De professor a pai adotivo
O argentino Javier Castellano conheceu Gabriel lecionando. O juiz deixou de lado os obstáculos legais e lhe deu a guarda definitiva do menino
“Ele me escolheu, e eu a ele.” Assim Javier Castellano resume a história que o une a Gabriel, um menino que primeiro foi seu aluno e agora, graças a uma sentença da Justiça, acaba de virar seu filho. Teoricamente havia um obstáculo legal, porque Castellano havia acolhido o menor provisoriamente durante quatro anos, e o código civil argentino proíbe adoções por esse caminho. Mas o juiz entendeu que o vínculo entre eles era muito forte.
“Tivemos uma entrevista com o juiz e com os pais dele. O Gabriel disse que queria continuar comigo, e os pais dele concordaram. Terminou com todo o tribunal chorando”, relata Castellano. O magistrado aceitou a adoção, e o caso abre um precedente na Argentina. “É bom que portas comecem a ser abertas e que percebam que há famílias que têm crianças sob sua guarda durante quatro ou cinco anos e [que as crianças] os chamam de papai e mamãe. É preciso velar pelos direitos da criança e se basear no que ela quer”, diz Javier.

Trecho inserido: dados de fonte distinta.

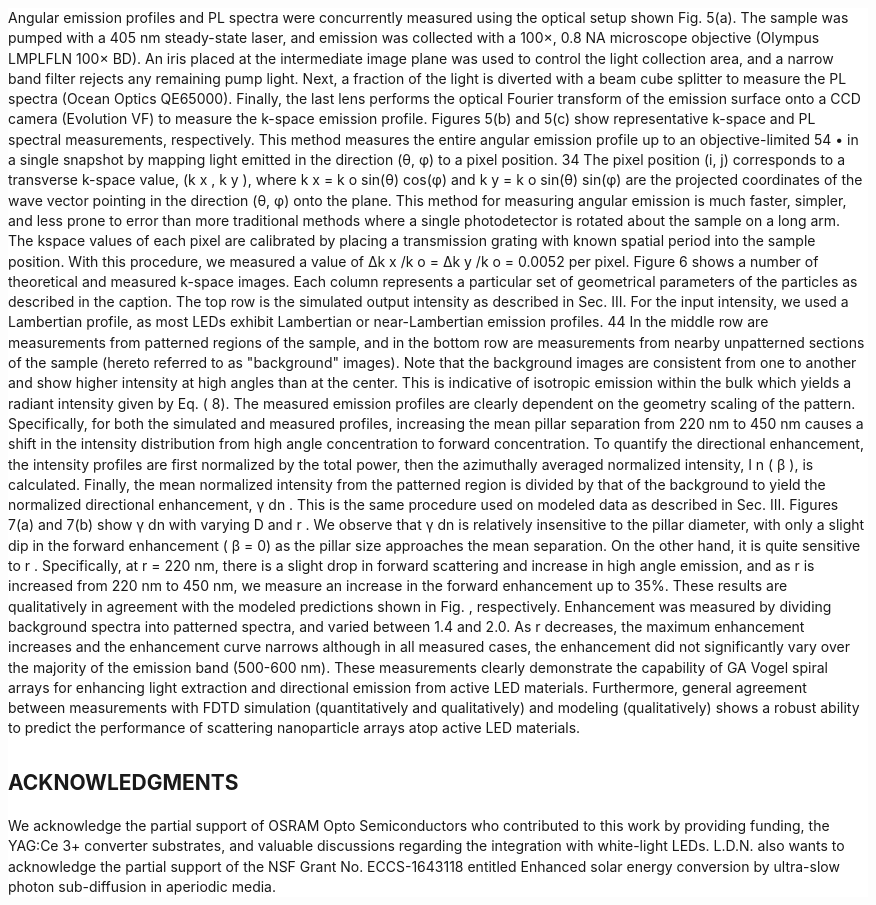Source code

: Angular emission profiles and PL spectra were concurrently measured using the optical setup shown Fig. 5(a). The sample was pumped with a 405 nm steady-state laser, and emission was collected with a 100×, 0.8 NA microscope objective (Olympus LMPLFLN 100× BD). An iris placed at the intermediate image plane was used to control the light collection area, and a narrow band filter rejects any remaining pump light. Next, a fraction of the light is diverted with a beam cube splitter to measure the PL spectra (Ocean Optics QE65000). Finally, the last lens performs the optical Fourier transform of the emission surface onto a CCD camera (Evolution VF) to measure the k-space emission profile. Figures 5(b) and 5(c) show representative k-space and PL spectral measurements, respectively. This method measures the entire angular emission profile up to an objective-limited 54 • in a single snapshot by mapping light emitted in the direction (θ, φ) to a pixel position. 34 The pixel position (i, j) corresponds to a transverse k-space value, (k x , k y ), where k x = k o sin(θ) cos(φ) and k y = k o sin(θ) sin(φ) are the projected coordinates of the wave vector pointing in the direction (θ, φ) onto the plane. This method for measuring angular emission is much faster, simpler, and less prone to error than more traditional methods where a single photodetector is rotated about the sample on a long arm. The kspace values of each pixel are calibrated by placing a transmission grating with known spatial period into the sample position. With this procedure, we measured a value of ∆k x /k o = ∆k y /k o = 0.0052 per pixel. Figure 6 shows a number of theoretical and measured k-space images. Each column represents a particular set of geometrical parameters of the particles as described in the caption. The top row is the simulated output intensity as described in Sec. III. For the input intensity, we used a Lambertian profile, as most LEDs exhibit Lambertian or near-Lambertian emission profiles. 44 In the middle row are measurements from patterned regions of the sample, and in the bottom row are measurements from nearby unpatterned sections of the sample (hereto referred to as "background" images). Note that the background images are consistent from one to another and show higher intensity at high angles than at the center. This is indicative of isotropic emission within the bulk which yields a radiant intensity given by Eq. ( 8). The measured emission profiles are clearly dependent on the geometry scaling of the pattern. Specifically, for both the simulated and measured profiles, increasing the mean pillar separation from 220 nm to 450 nm causes a shift in the intensity distribution from high angle concentration to forward concentration. To quantify the directional enhancement, the intensity profiles are first normalized by the total power, then the azimuthally averaged normalized intensity, I n ( β ), is calculated. Finally, the mean normalized intensity from the patterned region is divided by that of the background to yield the normalized directional enhancement, γ dn . This is the same procedure used on modeled data as described in Sec. III. Figures 7(a) and 7(b) show γ dn with varying D and r . We observe that γ dn is relatively insensitive to the pillar diameter, with only a slight dip in the forward enhancement ( β = 0) as the pillar size approaches the mean separation. On the other hand, it is quite sensitive to r . Specifically, at r = 220 nm, there is a slight drop in forward scattering and increase in high angle emission, and as r is increased from 220 nm to 450 nm, we measure an increase in the forward enhancement up to 35%. These results are qualitatively in agreement with the modeled predictions shown in Fig. , respectively. Enhancement was measured by dividing background spectra into patterned spectra, and varied between 1.4 and 2.0. As r decreases, the maximum enhancement increases and the enhancement curve narrows although in all measured cases, the enhancement did not significantly vary over the majority of the emission band (500-600 nm). These measurements clearly demonstrate the capability of GA Vogel spiral arrays for enhancing light extraction and directional emission from active LED materials. Furthermore, general agreement between measurements with FDTD simulation (quantitatively and qualitatively) and modeling (qualitatively) shows a robust ability to predict the performance of scattering nanoparticle arrays atop active LED materials. 

## ACKNOWLEDGMENTS

We acknowledge the partial support of OSRAM Opto Semiconductors who contributed to this work by providing funding, the YAG:Ce 3+ converter substrates, and valuable discussions regarding the integration with white-light LEDs. L.D.N. also wants to acknowledge the partial support of the NSF Grant No. ECCS-1643118 entitled Enhanced solar energy conversion by ultra-slow photon sub-diffusion in aperiodic media.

Esse homem de 43 anos vem de uma vida muito diferente. Esteve na Europa, onde trabalhou no Banco Sabadell e na Hewlett Packard. Um ritmo de “hotéis cinco-estrelas e cartazes com meu nome me esperando nos aeroportos”. Também esteve na África, onde conheceu a pobreza extrema. Juntou dinheiro e decidiu dar uma virada. Instalou-se em Los Algarrobos, uma pequena aldeia da província de Córdoba (a 700 quilômetros de Buenos Aires), onde vivem apenas 50 pessoas.
"Experimentei, já levei esta vida, e agora quero mudar, viver uma história mais humana”, pensou Javier quando tinha 34 anos. “Eu me criei em Córdoba e percebi que este era meu lugar no mundo. Chutei o balde e larguei tudo o que tinha lá [na Europa], até uma namorada. Não foi difícil, porque eu tinha tanta certeza de que queria vir, e estava tão grato por ter conhecido o mundo todo, que vim satisfeito.”
Poucos meses depois, estava construindo uma casa de pedra com a ajuda de alguns pedreiros. “A minha família custou a entender, mas depois viram que eu vinha para fazer um monte de coisas por aqui. Muitos achavam que tinha ficado completamente louco, mas na verdade estava em ótimo juízo, porque estava seguindo o que o coração me dizia. Louco teria ficado se continuasse fazendo algo de que já não gostava mais”, orgulha-se.
Então chegou a hora de ganhar a confiança dos novos vizinhos. “Eu me aproximei da escola e conheci sua única professora, Cecilia Murúa, que além disso era a cozinheira e a diretora. Ela me conta que tinham um monte de computadores que o Governo havia entregado, mas que ninguém sabia usar”. Javier se ofereceu para ensinar, sem receber nenhum salário em troca. “A partir daí passei a ser 'el profe’, não só para os meninos, mas para toda a comunidade”, recorda. Na escola conheceu Gabrielito, como o chama. O menino tinha cinco anos, começava o jardim da infância e vivia com sua avó, pois os pais biológicos têm problemas cognitivos e não podiam se encarregar dele. “A primeira coisa dele que me cativou foi que é um menino com um grande sorriso e uma alegria. Eu o vi como um pequeno professor que me ensinou que a felicidade depende do espírito”, diz.
Quando Javier viu a situação em que o menino e sua avó viviam, começou-os a ajudá-los, embora até então a ideia da adoção não tivesse passado por sua cabeça. Mas a anciã foi diagnosticada com câncer, e o menino necessitava de uma família. As autoridades lhe deram a guarda transitória e, quatro anos depois, o menino estava completamente adaptado à vida com Javier, a tal ponto que a Justiça decidiu pela guarda definitiva em 27 de março deste ano, salientando as referências afetivas. “Meus pais são os avós dele, meus irmãos são seus tios, e meus sobrinhos são seus primos”, descreve. O menino, enquanto isso, se fascina com os aviões que antes via de longe e nos quais agora embarca. Ele finalmente tem seu “Papai Profe”. Para ele, já é tempo de sonhar.